Trading room telephony has not been left behind. Traditional dealerboard vendors like IPC, BT and Orange Business Systems (OBS) are creating integrated solutions that can link voice trading turrets (some with up to 200 lines each) with applications on the sell-side, buy-side, hedge funds, derivatives, FX, bonds and more. Other applications enable voice calls (including mobile) to be recorded, stored, retrieved, monitored for compliance and trader performance, and integrated with emails, SMS and video content. IPB’s Jonathan Morton, VP of product management, says: “Most of our clients are large institutions who use a combination of low-touch (automated) and high-touch (voice/manual) systems. While a lot of execution is moving from voice to electronic, traders still need to communicate with each other, research analysts and portfolio managers so they can understand what’s going on in the market and get opinions in realtime.”
IPC, which works with over 100 exchanges, also manages high performance point-to-point connectivity infrastructures.

The company recently upgraded its London-Frankfurt route which boasts round-trip latency as low as 8.8 milliseconds. “Microseconds matter more than ever and latency remains a highly sensitive issue in the financial services industry. We optimise speed by using the most direct links between the most trafficked routes like London-New York, Chicago-Toronto,” explains Morton. “If one route fails, it can be quickly switched to another.”
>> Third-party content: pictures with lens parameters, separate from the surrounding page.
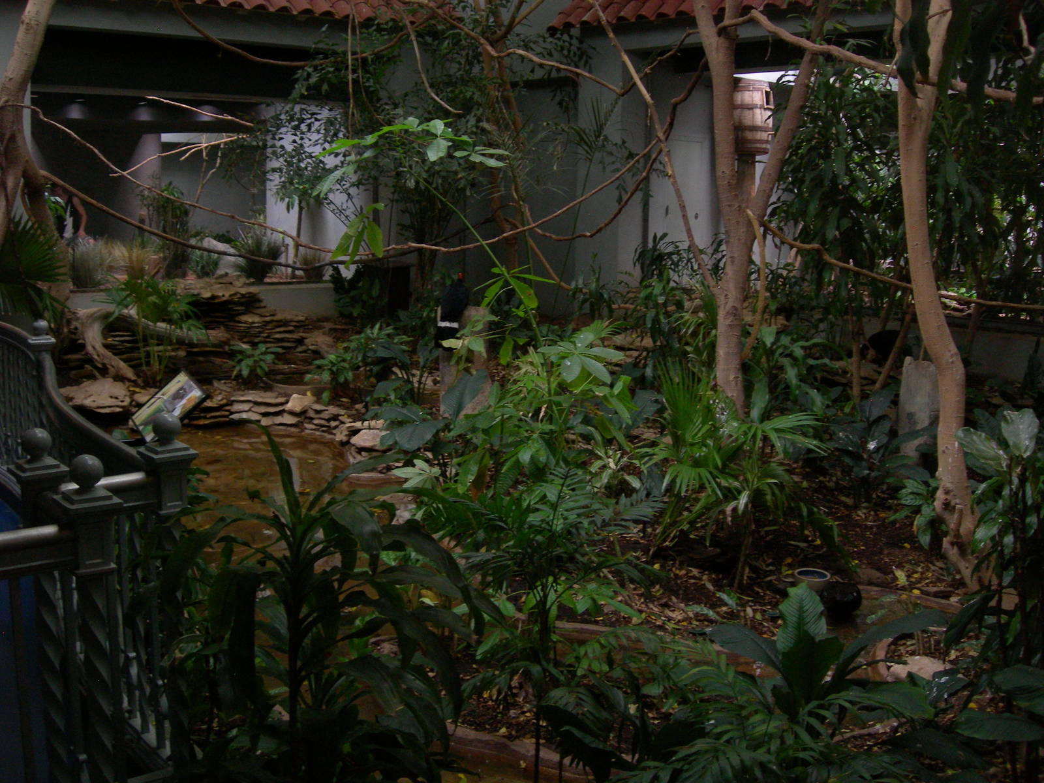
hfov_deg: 49.0
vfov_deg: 37.7
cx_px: 522
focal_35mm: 38
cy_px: 392
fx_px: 1146
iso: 200
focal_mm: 7.8
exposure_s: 1/60
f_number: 2.8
Sometimes access to multiple touchpoints, preferably simultaneously and in real-time, trumps the need for point-to-point speed. To facilitate global collaboration, both IPC and OBS are developing cloud-based extranets and British Telecom’s Radiance is the world’s largest financial services cloud with 15,000 organisations. Howard Boville, head of financial markets and MD of trading systems at BT, says: “Radiance is a high-availability platform that enables everyone from Goldman Sachs to a small hedge fund to share data across the entire trade cycle.”

What does the future hold for the latency-driven trading community? As Chi-X’s Haynes points out: “Ultimately you can only go so fast before reaching a point of diminishing returns.” While this point may arrive sooner than later, no doubt by then the industry will be grappling with challenges that lie beyond the speed of light.